The Force Series MP600 from Corsair is built from TLC nand memory, has a hefty heatsink and uses a Phison PS5016-E16 controller. The manufacturer claims that the NVME PCI-E 4.0 SSD with m2 2280 form factor achieves sequential read speeds of 4950MB/s and sequential write speeds of 4250MB/s. It is not known what storage quantities the SSD will come out with, but the controller can handle quantities from 512GB to 2TB.
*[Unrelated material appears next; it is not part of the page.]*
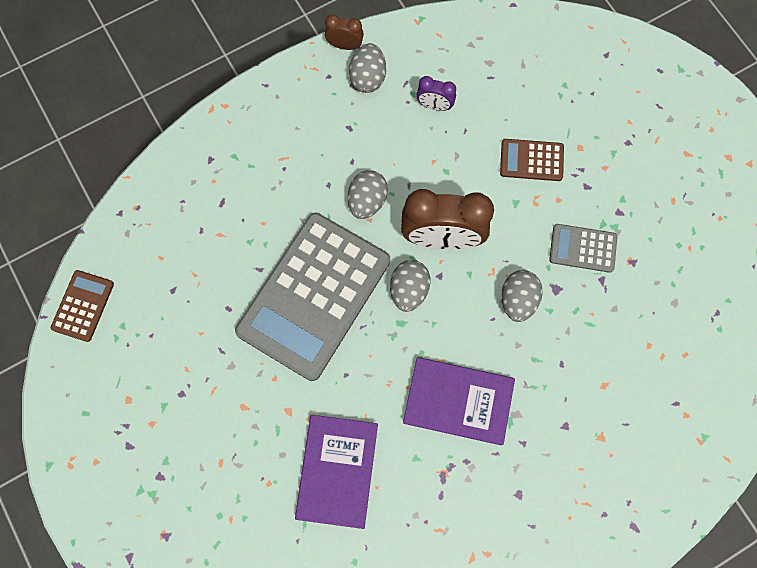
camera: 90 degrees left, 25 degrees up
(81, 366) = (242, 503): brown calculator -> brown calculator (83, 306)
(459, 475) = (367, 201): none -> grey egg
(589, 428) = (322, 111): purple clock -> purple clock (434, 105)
Gigabyte does mention the storage capacity on the product page of its Aorus NVMe Gen4 SSD. It is 2TB, but there are also versions of 1TB and 500GB. This manufacturer is talking about sequential read speeds of 5000MB/s and sequential write speeds of 4400MB/s. The m2-ssd stands out with its copper heat spreader. The size of the heat spreaders makes it clear that the SSDs can get quite warm. Like Corsair’s, the Aorus SSD has a Phison PS5016-E16.

Both SSDs appear in imitation of the AMD X570 chipset with PCI-e 4.0 support. They are compatible with pci-e 3.0, but have to make do with considerably less bandwidth. Announced in 2010, PCI-E 4.0 doubles bandwidth compared to PCI-E 3.0, with an x4 slot from 3.94GB/s to 7.9GB/s.